Bu kamyon kasalarında yola çıkanları, 15 kişilik minibüse 30 kişi dolduranları neden trafik polisleri durdurup ta denetlemiyor. Bunu nedenine bakmak gerekmez mi? O her iki adımda ehliyet ve ruhsat soran ilgililer, neden bu konuda hassas davranamazlar. Ben bile zaman zaman rastlıyorum E-5 gibi kalabalık bir yol güzergahında bile, kasasına insanları doldurup seyreden kamyonları ve hele o halk otobüslerinin istifleyerek doldurduğu otobüs manzaralarını düşündükçe her gün gelip gittiğim bu yolda can verenlerin listesini tutsam, Irak savaşındaki kayıplara ulaşırız diye düşünmekteyim.
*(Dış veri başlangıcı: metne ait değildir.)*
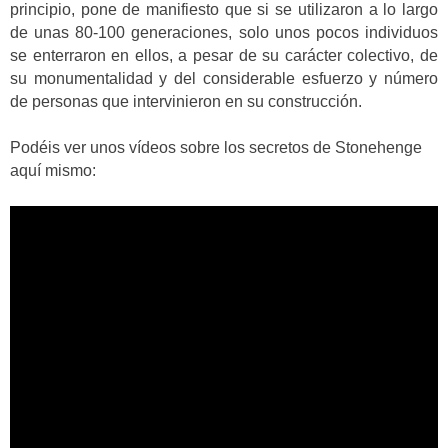
principio, pone de manifiesto que si se utilizaron a lo largo
de unas 80-100 generaciones, solo unos pocos individuos
se enterraron en ellos, a pesar de su carácter colectivo, de
su monumentalidad y del considerable esfuerzo y número
de personas que intervinieron en su construcción.
Podéis ver unos vídeos sobre los secretos de Stonehenge
aquí mismo:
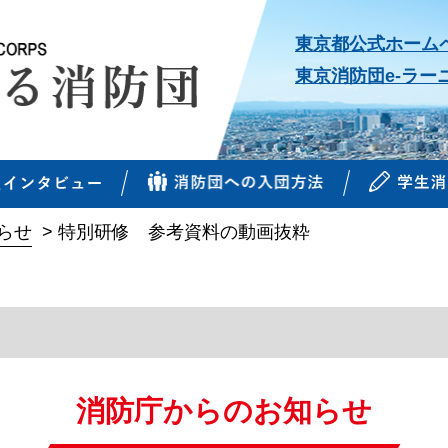
東京都公式ホーム
東京消防団e-ラー
らせ
>
特別研修 参考資料の動画抜粋
消防庁からのお知らせ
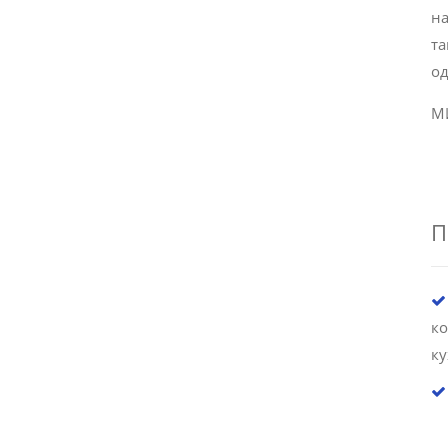
на
та
од
М
П
к
к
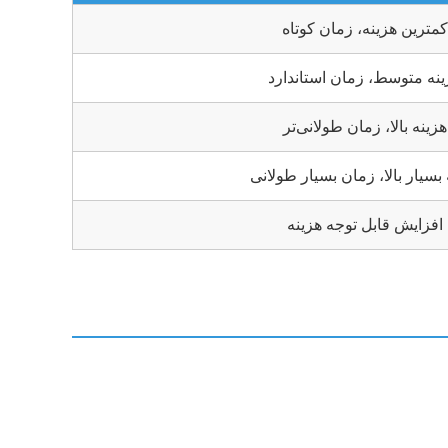
کمترین هزینه، زمان کوتاه
ینه متوسط، زمان استاندارد
هزینه بالا، زمان طولانی‌تر
 بسیار بالا، زمان بسیار طولانی
افزایش قابل توجه هزینه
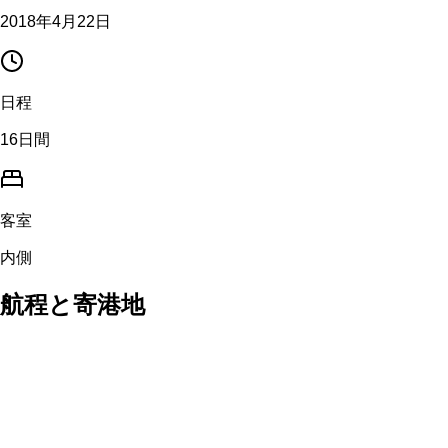
2018年4月22日
日程
16日間
客室
内側
航程と寄港地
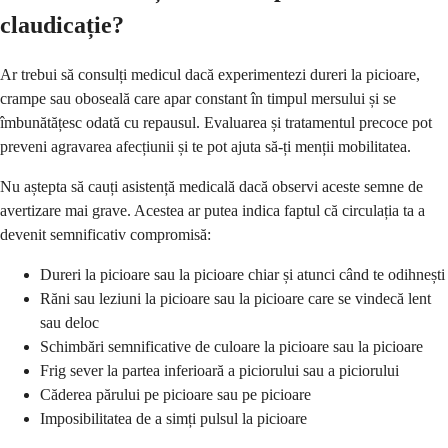
claudicație?
Ar trebui să consulți medicul dacă experimentezi dureri la picioare,
crampe sau oboseală care apar constant în timpul mersului și se
îmbunătățesc odată cu repausul. Evaluarea și tratamentul precoce pot
preveni agravarea afecțiunii și te pot ajuta să-ți menții mobilitatea.
Nu aștepta să cauți asistență medicală dacă observi aceste semne de
avertizare mai grave. Acestea ar putea indica faptul că circulația ta a
devenit semnificativ compromisă:
Dureri la picioare sau la picioare chiar și atunci când te odihnești
Răni sau leziuni la picioare sau la picioare care se vindecă lent
sau deloc
Schimbări semnificative de culoare la picioare sau la picioare
Frig sever la partea inferioară a piciorului sau a piciorului
Căderea părului pe picioare sau pe picioare
Imposibilitatea de a simți pulsul la picioare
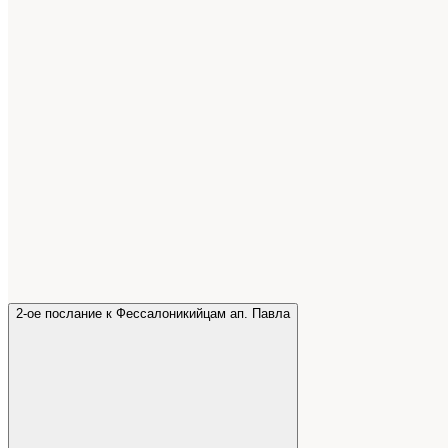
2-ое послание к Фессалоникийцам ап. Павла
Ama ne olursa olsun bunların mutlaka çaresi vardır. Sıkı bir disiplin altında görev yapması gereken trafik polislerimizin 24 saat vardiyalı çalışarak, yol denetlemelerinde bulunmaları gerekir. Yalnız belli noktalarda sarhoş ve kimli kontrolü yaparak netice almak biraz zor olsa gerek. Bu konuda hükümetimiz bu işte çalışan personele gerekli ödeneği vermeli ve kanı durdurmalıdır. Bir tarafta PKK can alırken, bir tarafta trafik kazaları alabildiğine insanlarımızı can pazarına dönüştürürken bunun sorumlularını mutlaka bulmak gerekir.
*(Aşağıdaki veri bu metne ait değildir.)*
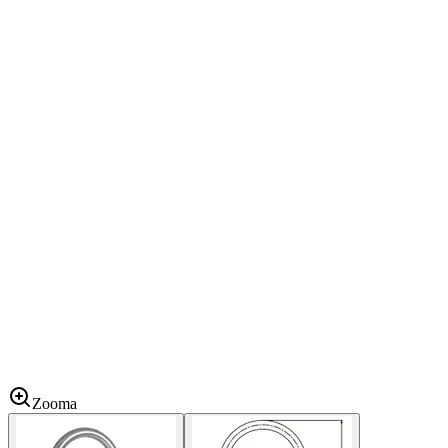
Zooma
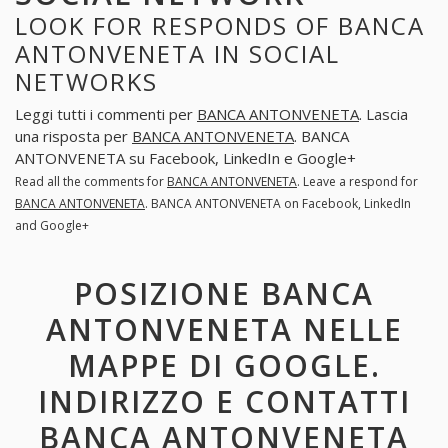
LOOK FOR RESPONDS OF BANCA
ANTONVENETA IN SOCIAL
NETWORKS
Leggi tutti i commenti per
BANCA ANTONVENETA
. Lascia
una risposta per
BANCA ANTONVENETA
. BANCA
ANTONVENETA su Facebook, LinkedIn e Google+
Read all the comments for
BANCA ANTONVENETA
. Leave a respond for
BANCA ANTONVENETA
. BANCA ANTONVENETA on Facebook, LinkedIn
and Google+
POSIZIONE BANCA
ANTONVENETA NELLE
MAPPE DI GOOGLE.
INDIRIZZO E CONTATTI
BANCA ANTONVENETA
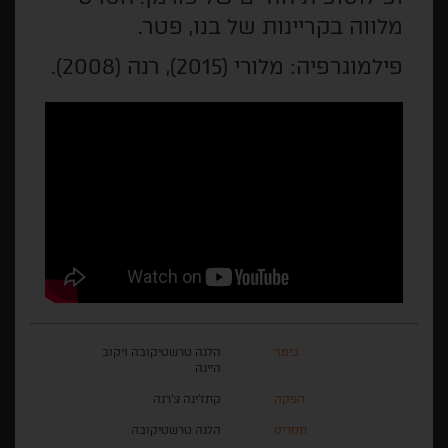
מלווה בקריינות של בנו, פטר.
פילמוגרפיה: מלורי (2015), רנה (2008).
בימוי
הלנה טרשטיקובה ויקוב
היינה
הפקה
קתז'ינה צ'רנה
תסריט
הלנה טרשטיקובה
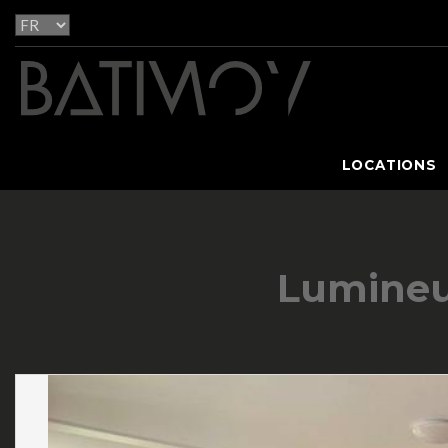
LOCATIONS
Lumineux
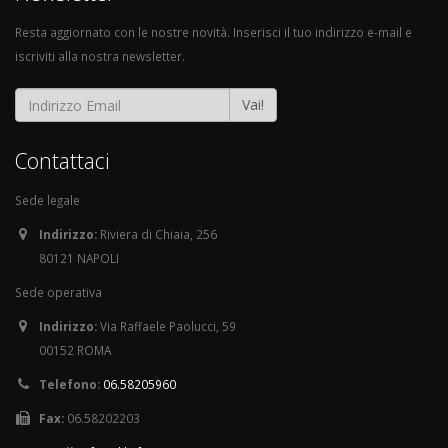
Resta aggiornato con le nostre novità. Inserisci il tuo indirizzo e-mail e
iscriviti alla nostra newsletter.
Vai!
Contattaci
Sede legale
Indirizzo:
Riviera di Chiaia, 256
80121 NAPOLI
Sede operativa
Indirizzo:
Via Raffaele Paolucci, 59
00152 ROMA
Telefono:
06.58205960
Fax:
06.58202203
20 liralık yevmiye için çoluk çocuğunu toplayacaksın ve bir kamyon kasasında ta Doğu Anadolu’dan Karadeniz’e doğru yol alacaksın ve sonrada menziline ulaşmadan can vereceksin.
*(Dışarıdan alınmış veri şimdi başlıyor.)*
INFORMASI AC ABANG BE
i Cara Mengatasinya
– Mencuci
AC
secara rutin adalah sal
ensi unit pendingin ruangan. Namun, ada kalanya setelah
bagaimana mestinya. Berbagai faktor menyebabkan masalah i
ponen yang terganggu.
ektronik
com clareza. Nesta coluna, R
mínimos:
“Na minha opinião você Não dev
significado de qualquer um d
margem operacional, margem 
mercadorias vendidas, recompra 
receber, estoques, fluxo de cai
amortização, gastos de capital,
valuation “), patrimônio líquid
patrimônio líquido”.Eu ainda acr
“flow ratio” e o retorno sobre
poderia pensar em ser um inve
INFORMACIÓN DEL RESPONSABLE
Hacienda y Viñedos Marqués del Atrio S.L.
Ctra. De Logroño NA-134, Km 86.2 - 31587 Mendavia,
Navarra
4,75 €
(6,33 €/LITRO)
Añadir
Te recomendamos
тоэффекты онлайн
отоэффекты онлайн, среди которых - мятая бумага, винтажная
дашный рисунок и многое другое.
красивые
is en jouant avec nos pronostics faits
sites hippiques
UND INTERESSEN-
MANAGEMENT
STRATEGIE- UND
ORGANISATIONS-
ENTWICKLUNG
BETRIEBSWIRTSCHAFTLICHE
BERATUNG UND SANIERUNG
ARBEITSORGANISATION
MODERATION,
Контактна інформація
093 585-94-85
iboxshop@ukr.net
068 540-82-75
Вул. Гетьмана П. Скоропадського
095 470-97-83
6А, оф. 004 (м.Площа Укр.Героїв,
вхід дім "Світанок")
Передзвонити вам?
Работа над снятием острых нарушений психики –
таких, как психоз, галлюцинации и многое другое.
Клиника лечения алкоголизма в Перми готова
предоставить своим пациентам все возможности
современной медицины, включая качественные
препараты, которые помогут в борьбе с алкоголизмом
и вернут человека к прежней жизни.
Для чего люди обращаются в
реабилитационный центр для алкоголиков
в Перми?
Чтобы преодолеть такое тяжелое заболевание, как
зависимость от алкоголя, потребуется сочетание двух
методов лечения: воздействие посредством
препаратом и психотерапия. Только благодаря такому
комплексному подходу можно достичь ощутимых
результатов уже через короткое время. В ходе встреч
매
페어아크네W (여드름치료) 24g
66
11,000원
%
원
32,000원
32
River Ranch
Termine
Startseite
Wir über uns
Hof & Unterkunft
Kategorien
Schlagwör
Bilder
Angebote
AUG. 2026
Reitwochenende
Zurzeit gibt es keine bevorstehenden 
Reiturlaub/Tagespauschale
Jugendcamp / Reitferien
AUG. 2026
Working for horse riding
Bu can pazarına sebep olanları mutlaka cezalandırılması gerekir. Trafik kusurları gün geçtikçe artmakta uyuyan şoförler çoğalmaktadır. Hele 24 saat yol alacak bir kamyonda tek şoförün bulunması ve kasasında insan taşıması ilkel bir manzara düşünemiyorum. Ne yapıp etmeli, bu işe bir çözüm bulunmalıdır. Eğitim doksanlığı başta olduğuna göre trafik eğitimini öyle paralı kurslarla değil ilköğretim seviyesinde okullarda ders olarak başlatılması gerekir. Liseyi bitiren her öğrenci imtihana girmek süratiyle ehliyet alma hakkını tıpkı Türkçe, Fizik ve Matematik dersi gibi sahip olmalıdır. Bu işlemleri yaptığınız sürece bu kazalar daha çok can alacak ve erişilmesi güç bir ortam meydana gelecektir.
Ağlayan insanların manşetleri ülkemizin geri kalmışlığını bir ifadesidir. Bu konuda yetkililer mevcut kanunlara yeni kanunlar eklemek suretiyle, yola çıkılmadır. Yoksa bu facianın sonunu alamayız ve göz yaşlarını silmekle de işleri düzeltemeyiz. Onun için hançerimizi yırtarcasına bağırıyoruz;durdurun bu trafik canavarını, diyoruz bunun vebalinden hiçbirimiz kurtulamayız!…
NOT: Bu yazıyı yıllar evvel yazmıştım ama ne yazık ki İstanbul’da değişen hiçbir şey yok. Aynı trafik daha aksaklı, ne metro, ne Marmaray ve ne de tramvay kurtaramadı.